Reality is that one of two conditions usually exist: To insure that we have SOMETHING we want to read in our hands, we must put several on reserve. But there is no way to know if they will all come at once, or not come at all, both fates worth than death. The optimum condition would be to have them dribble out at a nice, steady pace, but that just doesn't happen. When none come in, I am relegated to reading the backs of the Wheaties and Cheerios boxes. When a bunch come in at once, like now, I must put aside my life and expect Jerry to run the household while I devour book after book.
Right now three are sitting on my desk: the 500 page "Five Days at Memorial" by Pulitzer Prize winner Sheri Fink (about the Hospital disaster in New Orleans due to Katrina), "The Secret Rescue: An Untold Story of American Nurses and Medics behind Nazi lines" by Cate Lineberry, and "The Fiddler on Pantico Run; An African warrior, His White Descendants, a Search for Family" by L.A. Times reporter Joe Mozingo. All are new books, none renewable beyond the two week check-out period, and I absolutely refuse to turn even one back into the library before I have read it, since I've waiting so long for my name to come to the top of the "Reserve" list.

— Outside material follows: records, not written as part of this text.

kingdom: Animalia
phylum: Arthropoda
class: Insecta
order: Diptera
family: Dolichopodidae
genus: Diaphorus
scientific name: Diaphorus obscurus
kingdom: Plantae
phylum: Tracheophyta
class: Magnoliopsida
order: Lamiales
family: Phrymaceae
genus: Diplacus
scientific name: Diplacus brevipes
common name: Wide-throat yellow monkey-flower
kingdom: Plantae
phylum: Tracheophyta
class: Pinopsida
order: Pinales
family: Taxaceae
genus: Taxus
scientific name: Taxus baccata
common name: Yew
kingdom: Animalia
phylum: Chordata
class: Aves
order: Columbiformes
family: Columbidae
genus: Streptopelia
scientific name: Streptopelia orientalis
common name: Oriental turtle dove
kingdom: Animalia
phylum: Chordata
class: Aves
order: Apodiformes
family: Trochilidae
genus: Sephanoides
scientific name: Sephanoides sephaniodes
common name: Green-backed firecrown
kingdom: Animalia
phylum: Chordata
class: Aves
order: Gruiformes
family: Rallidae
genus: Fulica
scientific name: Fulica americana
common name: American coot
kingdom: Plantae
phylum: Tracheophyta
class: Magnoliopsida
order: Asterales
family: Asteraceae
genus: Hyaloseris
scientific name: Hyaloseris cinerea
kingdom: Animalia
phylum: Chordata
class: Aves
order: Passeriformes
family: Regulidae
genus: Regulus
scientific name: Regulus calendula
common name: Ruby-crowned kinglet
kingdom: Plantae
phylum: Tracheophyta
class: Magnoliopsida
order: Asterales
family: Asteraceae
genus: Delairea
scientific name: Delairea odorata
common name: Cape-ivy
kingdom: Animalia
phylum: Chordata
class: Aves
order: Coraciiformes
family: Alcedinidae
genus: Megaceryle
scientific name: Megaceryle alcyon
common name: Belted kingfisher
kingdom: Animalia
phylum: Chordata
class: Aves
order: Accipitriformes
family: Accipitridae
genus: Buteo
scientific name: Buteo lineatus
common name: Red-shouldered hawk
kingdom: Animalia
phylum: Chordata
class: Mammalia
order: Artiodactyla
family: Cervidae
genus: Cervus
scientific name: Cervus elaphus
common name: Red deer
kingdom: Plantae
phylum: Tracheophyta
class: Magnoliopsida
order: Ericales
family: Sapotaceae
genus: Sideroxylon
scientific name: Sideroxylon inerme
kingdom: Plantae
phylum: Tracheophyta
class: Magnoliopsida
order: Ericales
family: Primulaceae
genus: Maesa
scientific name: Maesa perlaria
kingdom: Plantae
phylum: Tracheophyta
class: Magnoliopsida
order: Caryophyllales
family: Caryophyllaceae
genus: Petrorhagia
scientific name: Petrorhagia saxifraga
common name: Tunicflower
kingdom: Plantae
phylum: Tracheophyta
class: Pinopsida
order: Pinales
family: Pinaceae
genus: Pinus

So Fink's book is presently lodged like a permanent appendage in my hand. My doctor has seen it, the dentist saw it yesterday, my kids have seen it, the neighbors have seen it, and I have turned into a reading fool. I'm on the homestretch now, but life is tough for me, the bookworm, because I have to sleep and eat and make dinner and do the laundry, all of which take away from my reading time. That is a pain in the neck, because I DO understand life must go on!
Nevertheless, I bring this on myself because reading is my choice. It always has been and always will. Who do I expect to understand this? All other readers, including my son Sean, and at last count four grandchildren that I know of. And Jerry knows too, not because he is such a reader but because he just knows me so well and makes allowances for me. For that, I am exceedingly grateful.